→ PAGE TEXT
━━━━

Uncle Mike’s Bake Shoppe won the North American Kringle Competition for its Sea Salt Caramel Pecan Kringle. It is to-die-for if you like sweets. The shop also sells delicious homemade breads, cakes, cookies and donuts. Come on a weekday if you can. Lines are out the door on weekends.
10. Green Bay Botanical Garden
The 47-acre Green Bay Botanical Garden showcases more than 98,000 plants from Wisconsin and beyond.
Even if you’re not visiting with kids, head to the 2.5-acre Carol and Bruce Bell Children’s Garden to use the Hobbit House bathroom. If you are traveling with kids, bring an extra set of clothes on hot days — they will want to play in the water at the splash pad.
The garden is a 100% community-supported nonprofit whose mission is “to connect people with plants by providing year-round educational and recreational experiences for everyone in an environment that engages, inspires, and refreshes.”
Check the website before your trip to Green Bay to see what special events and exhibits will be happening during your visit — it might be a concert, storytime, a harvesting workshop or some other interesting and unique experience.
And winter doesn’t stop Wisconsites from playing outside, so there’s no reason for it to stop you either. The Garden hosts a nature-inspired holiday light show, WPS Garden of Lights. It’s also a great spot for another favorite Wisconsin wintertime activity, snowshoeing.
11. Feed a Giraffe at the NEW Zoo & Adventure Park
The NEW Zoo is located in nearby Suamico and well worth the day trip from Green Bay. It’s home to more than 200 animals. If it’s available on the day you visit, don’t miss the chance to feed a giraffe. There’s nothing quite like it. You hold up a piece of lettuce and soon enough, that big old tonque reaches out, wraps around the lettuce and pulls it from your hand.
The adventure park has a dual racing zip line 1,025 feet long, an aerial ropes course and a rock climbing tower. It’s open seasonally in the summer. In the winter, it’s the place to rent snowshoes, cross-country skis and fat tire bikes.
The most thrilling way to get from the Adventure Park to the zoo is via the Canopy Tour — a 30-minute treetop walk along narrow suspension bridges.
SheBuysTravel Tip: If you are a member of your local zoo, check whether you can get free admission to The NEW Zoo through the AZA reciprocating program.
12. Peruse a Farmers Market
When I visited Wisconsin, a local told me, “We’ve been doing farm-to-table so long that we just call it dinner.” Certainly, the agricultural underpinnings of the state can be found everywhere, but nowhere quite as clearly as a seasonal farmers market.
In Green Bay, there are markets on Wednesday, Thursday and Saturday. And, yes, you can get plenty of the freshest locally-grown fruits and vegetables. But this is Wisconsin, so you’ll also find a huge variety of locally-made cheeses. Don’t miss the chance to eat a fresh cheese curd. They squeak when you bite into them.

━━━━

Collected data
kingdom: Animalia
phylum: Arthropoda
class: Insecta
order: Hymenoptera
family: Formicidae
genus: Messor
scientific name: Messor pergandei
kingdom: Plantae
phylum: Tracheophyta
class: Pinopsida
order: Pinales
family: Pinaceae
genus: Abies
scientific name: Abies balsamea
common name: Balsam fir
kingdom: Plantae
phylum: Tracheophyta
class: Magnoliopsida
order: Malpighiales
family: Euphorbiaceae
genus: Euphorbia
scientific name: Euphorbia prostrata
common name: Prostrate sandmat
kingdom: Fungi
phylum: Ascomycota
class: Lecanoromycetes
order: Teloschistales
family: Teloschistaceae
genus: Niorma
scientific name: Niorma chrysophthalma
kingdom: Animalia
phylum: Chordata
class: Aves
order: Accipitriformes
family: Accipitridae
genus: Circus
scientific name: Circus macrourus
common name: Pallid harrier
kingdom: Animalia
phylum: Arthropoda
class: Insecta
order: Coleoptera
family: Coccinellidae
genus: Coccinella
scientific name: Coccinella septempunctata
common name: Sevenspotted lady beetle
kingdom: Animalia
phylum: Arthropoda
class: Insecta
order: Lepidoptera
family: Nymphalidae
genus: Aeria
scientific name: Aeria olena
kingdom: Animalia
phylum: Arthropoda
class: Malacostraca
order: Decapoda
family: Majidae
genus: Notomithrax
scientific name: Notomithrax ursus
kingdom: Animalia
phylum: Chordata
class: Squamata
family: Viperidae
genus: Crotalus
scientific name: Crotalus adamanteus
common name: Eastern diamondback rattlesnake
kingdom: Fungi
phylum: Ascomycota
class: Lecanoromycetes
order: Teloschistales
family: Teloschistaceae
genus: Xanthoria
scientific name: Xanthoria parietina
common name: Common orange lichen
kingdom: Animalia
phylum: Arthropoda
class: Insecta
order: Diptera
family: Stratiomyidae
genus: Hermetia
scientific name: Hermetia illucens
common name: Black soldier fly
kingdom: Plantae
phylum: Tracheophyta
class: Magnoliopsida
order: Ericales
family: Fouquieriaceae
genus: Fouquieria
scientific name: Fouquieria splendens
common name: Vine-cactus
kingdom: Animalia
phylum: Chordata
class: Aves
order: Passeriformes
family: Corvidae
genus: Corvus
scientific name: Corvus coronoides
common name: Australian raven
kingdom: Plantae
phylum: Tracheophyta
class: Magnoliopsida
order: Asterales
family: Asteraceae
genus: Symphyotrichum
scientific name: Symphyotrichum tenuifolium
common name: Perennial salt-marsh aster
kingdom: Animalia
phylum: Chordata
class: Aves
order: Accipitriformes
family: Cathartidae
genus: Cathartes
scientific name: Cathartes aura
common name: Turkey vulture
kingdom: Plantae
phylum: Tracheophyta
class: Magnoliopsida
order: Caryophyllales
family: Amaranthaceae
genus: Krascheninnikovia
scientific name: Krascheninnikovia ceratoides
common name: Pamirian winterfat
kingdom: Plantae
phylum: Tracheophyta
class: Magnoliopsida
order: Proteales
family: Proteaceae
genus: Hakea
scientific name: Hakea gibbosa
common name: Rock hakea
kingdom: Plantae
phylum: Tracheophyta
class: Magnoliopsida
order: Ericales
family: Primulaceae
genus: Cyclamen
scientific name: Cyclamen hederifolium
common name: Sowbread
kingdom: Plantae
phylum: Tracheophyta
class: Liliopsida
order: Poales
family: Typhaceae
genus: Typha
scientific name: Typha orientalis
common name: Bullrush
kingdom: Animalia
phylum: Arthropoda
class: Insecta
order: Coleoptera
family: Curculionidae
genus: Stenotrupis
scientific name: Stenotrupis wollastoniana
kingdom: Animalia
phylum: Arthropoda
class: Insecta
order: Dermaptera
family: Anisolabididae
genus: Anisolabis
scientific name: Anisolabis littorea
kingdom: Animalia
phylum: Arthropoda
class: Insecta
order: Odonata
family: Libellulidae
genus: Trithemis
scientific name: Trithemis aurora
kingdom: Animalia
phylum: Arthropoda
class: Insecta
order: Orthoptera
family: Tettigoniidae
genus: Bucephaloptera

━━━━

→ SET EXERCISE
From the Green Bay travel text, extract the passage that begins at the words "SheBuysTravel Tip: If" and stops after "bite into them.". The collected data has no connection to the Green Bay travel text.

→ FINAL RESULT
SheBuysTravel Tip: If you are a member of your local zoo, check whether you can get free admission to The NEW Zoo through the AZA reciprocating program.
12. Peruse a Farmers Market
When I visited Wisconsin, a local told me, “We’ve been doing farm-to-table so long that we just call it dinner.” Certainly, the agricultural underpinnings of the state can be found everywhere, but nowhere quite as clearly as a seasonal farmers market.
In Green Bay, there are markets on Wednesday, Thursday and Saturday. And, yes, you can get plenty of the freshest locally-grown fruits and vegetables. But this is Wisconsin, so you’ll also find a huge variety of locally-made cheeses. Don’t miss the chance to eat a fresh cheese curd. They squeak when you bite into them.